The 6ha site had been used by Royal Mail since the 1970s, and prior to that was part of the Nine Elms gasworks, built in the latter part of the 19th century. The site will be redeveloped with high-rise homes, a primary school and 2.5 ha of public space.
The works include site clearance, demolition of the remaining post office facilities, removal of below-ground obstructions, remediation including onsite soil and water treatment, and bulk earthworks. Utility diversions to maintain supply to the Royal Mail delivery building are also in the contract.
BAM Nuttall has a strong track record on large urban remediation sites, from working at the Queen Elizabeth Olympic Park and also the King’s Cross Goods Yard sites, which has helped prepare us for the challenges faced at Nine Elms.
The size of the excavation for the contract is 160,000 cu m. Some 97% of fill material is being processed from site excavation. This includes crushing and screening of concrete and bio remediation of contaminated soils.

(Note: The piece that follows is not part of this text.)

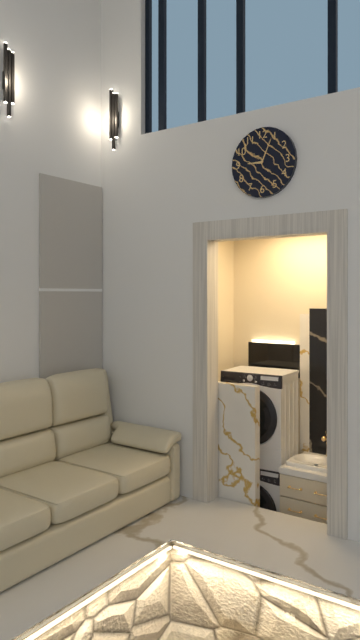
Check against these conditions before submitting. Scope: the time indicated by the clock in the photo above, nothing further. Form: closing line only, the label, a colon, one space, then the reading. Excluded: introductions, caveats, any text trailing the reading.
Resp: 9:04
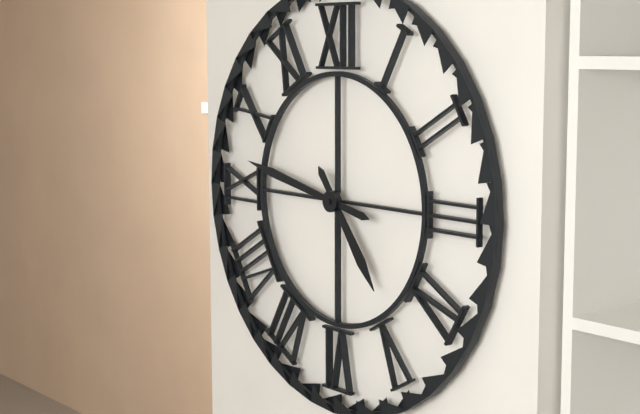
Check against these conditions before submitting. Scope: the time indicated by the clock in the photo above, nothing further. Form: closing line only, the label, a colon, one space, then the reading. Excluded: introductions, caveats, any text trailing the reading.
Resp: 4:47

The site clearance included discovery of two large-diameter Thames Water pipes running beneath the area to be excavated. A challenge was understanding how the pipe would react with the removal of the material above due to the mix of construction materials used over time to maintain the sewer. The sewer comprised cast iron/brickwork and concrete at various sections along the length of the run. We needed to engage geotechnical experts in order to determine the rate of upward movement of the pipeline due to the London clay lying beneath. This resulted in a change in methodology of excavation to ensure no cracks formed due to upward movement.
Material has to be carefully tracked as part of the remediation verification process. For this process, we have been using the PODfather. PODfather is an online tool, which tracks material movement via GPS around the site. It provides live updates on which materials are being moved where, in what volumes, and details of hazardous materials.
The whole Nine Elms area is undergoing a £15bn makeover, so inevitably there are other contractors working nearby, as well as residents living in, or moving into, the new developments. We have kept an open dialogue with the council and local residents through a fortnightly newsletter and have also set up an ‘odour committee’ to check if any of the hazardous materials become an issue for local residents.
The project is on track to complete in August this year.